Co-ordinator, British Home Tutors
Thoughts of war
Sir: Matthew Crockatt (letter: "Derrida shows us the way to deconstruct the warmongers", 16 October) is wrong to blame the Enlightenment for the horrors of the 20th century. Both Stalin and Hitler set up political structures which echoed Calvin's totalitarian rule in Geneva. Stalin's show trials were close replicas of Calvin's trial of Servetus in 1553, which ended with the latter being burnt to death for disbelieving in the Trinity. No one was ever burnt to death by the Enlightenment. The problem with Stalin and Hitler was that their regimes depended on too much faith, not too little.
The problem over the Iraq war is that issues of reason are never addressed: the reasonableness of planning a post-war settlement, and the reasonableness of a sophisticated population detesting a foreign occupation. These are just two rational issues which have been jettisoned in our leaders' stampede to devout fundamentalism.
Sir: Matthew Crockatt seems to believe that one needs to be a scholar and disciple of Derrida to analyse the Iraq war properly.
But some very old-fashioned, logocentric , techniques will serve well in this situation. The application of the requirement of empirical verification of statements purporting to be fact applied to WMDs and links between global terrorism and Saddam tells us that neither existed. The test of behavioural consistency used to assess the value-judgement that the US and the UK were crusading against human rights abuse in Iraq reveals that is bogus.

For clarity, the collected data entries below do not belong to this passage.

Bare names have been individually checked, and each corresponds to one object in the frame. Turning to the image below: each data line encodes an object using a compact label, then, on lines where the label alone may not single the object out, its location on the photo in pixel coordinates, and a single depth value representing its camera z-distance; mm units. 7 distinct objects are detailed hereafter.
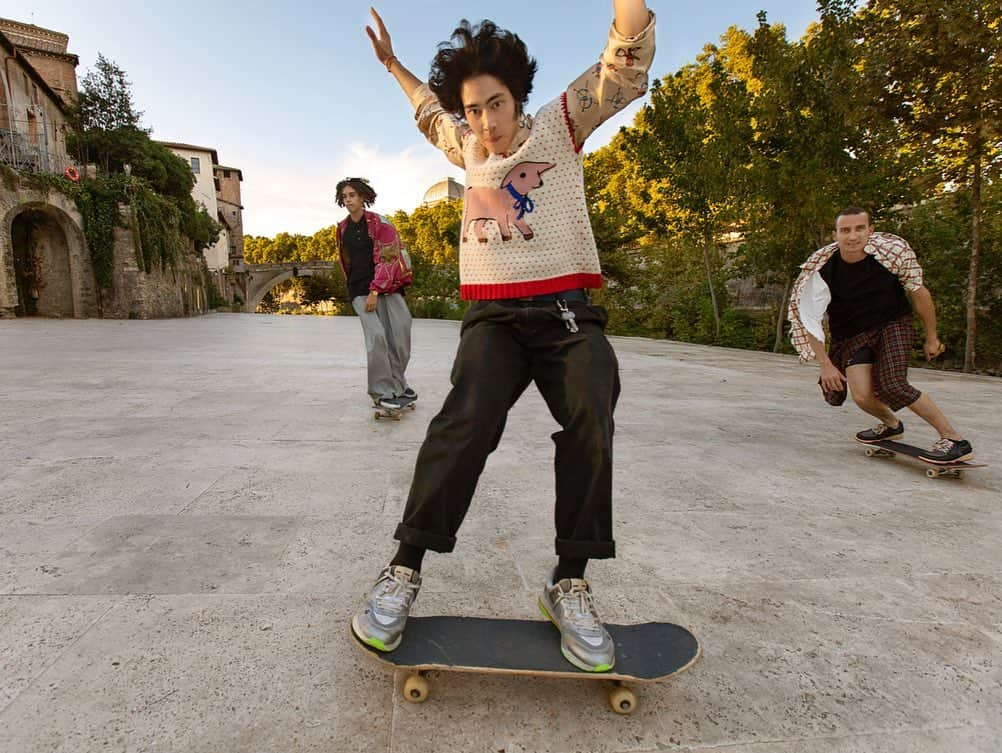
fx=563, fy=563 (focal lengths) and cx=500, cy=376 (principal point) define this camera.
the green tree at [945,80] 9289
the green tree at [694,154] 13812
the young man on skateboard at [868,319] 3697
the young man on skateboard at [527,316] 1588
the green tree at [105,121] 35906
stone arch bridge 62500
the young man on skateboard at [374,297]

Thus, using non-Derridean techniques, one can sum up the claims of the US and UK in this respect in two old-fashioned and non-Derridean words - lies and bullshit.
Sir: Twn Morys (letter, 11 October) claims we English who move to Wales lack the "grace, imagination and canniness" to learn Welsh, when Asian immigrants take the trouble to learn English.

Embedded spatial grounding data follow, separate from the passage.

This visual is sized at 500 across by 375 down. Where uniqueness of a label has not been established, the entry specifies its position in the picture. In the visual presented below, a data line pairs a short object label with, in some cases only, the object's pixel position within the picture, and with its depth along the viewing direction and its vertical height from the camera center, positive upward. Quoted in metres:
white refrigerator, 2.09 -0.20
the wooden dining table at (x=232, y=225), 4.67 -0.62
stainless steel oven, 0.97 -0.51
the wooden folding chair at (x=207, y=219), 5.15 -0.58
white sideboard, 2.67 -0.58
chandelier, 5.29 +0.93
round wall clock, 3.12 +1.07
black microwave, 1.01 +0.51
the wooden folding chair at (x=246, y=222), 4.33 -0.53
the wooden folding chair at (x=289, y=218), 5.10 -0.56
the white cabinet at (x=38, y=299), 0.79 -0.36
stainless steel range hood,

The reason Asian immigrants learn English is because few English people speak Urdu. I spent 12 years in Welsh-speaking North Wales, where I heard the Welsh language spoken daily, and I never bothered to learn it. Why? Because in all those years, during which I met many Welsh people - I ran a catalogue business which required me to visit customers in their homes - I never once met a Welsh person who was other than fluent in English.
Had I moved to Spain, for instance, I would have made it my business to learn Spanish, because most Spaniards speak only a little English and it would have been essential to learn the national language in order to communicate in any normal way. In a country in which everyone speaks English as well as I do I can see little point in learning their language.

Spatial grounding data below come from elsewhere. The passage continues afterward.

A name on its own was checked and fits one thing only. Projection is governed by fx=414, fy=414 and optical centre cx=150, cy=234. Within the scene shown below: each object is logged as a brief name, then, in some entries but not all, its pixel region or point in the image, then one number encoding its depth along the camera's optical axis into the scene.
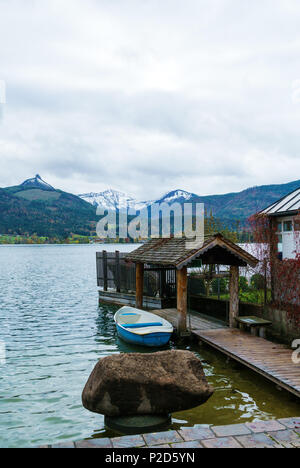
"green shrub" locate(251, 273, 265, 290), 21.58
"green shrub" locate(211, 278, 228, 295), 26.11
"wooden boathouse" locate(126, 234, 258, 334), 15.70
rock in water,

Sir: I was wondering if Mark Steel ("Lumpy elbows and other anti-social behaviour", 15 October) lives in an area where Asbos have been used. I do and it has made a huge difference to the whole area, which is now a pleasure to live in.
Internet phone scams
Sir: Mr Cornish (letter: "Beat the phone scam", 13 October) is evidently not a BT customer. We have details of the people who perpetrated our internet phone scam (also Spanish). BT has suggested we contact them to reclaim the money BT has already (it claims) paid them! This despite the fact that they are under investigation by ICSTIS. BT has sold 0909 numbers to criminals who have perpetrated a fraud on us and it now wishes, nay demands, we pay them; surely this makes it an accessory to the crime?
Sir: The kindest interpretation which can be placed on our invasion of Iraq is that the Government was misled by faulty intelligence. The prisoners detained in Belmarsh under the Anti-terrorism Crime and Security Act are held on the basis of intelligence. In effect the Home Secretary is saying "trust me"; why would we do that?
Sir: If David Beckham has managed to scupper London's bid for the Olympic Games (letter, 15 October), perhaps he has indeed more brains than he is usually given credit for.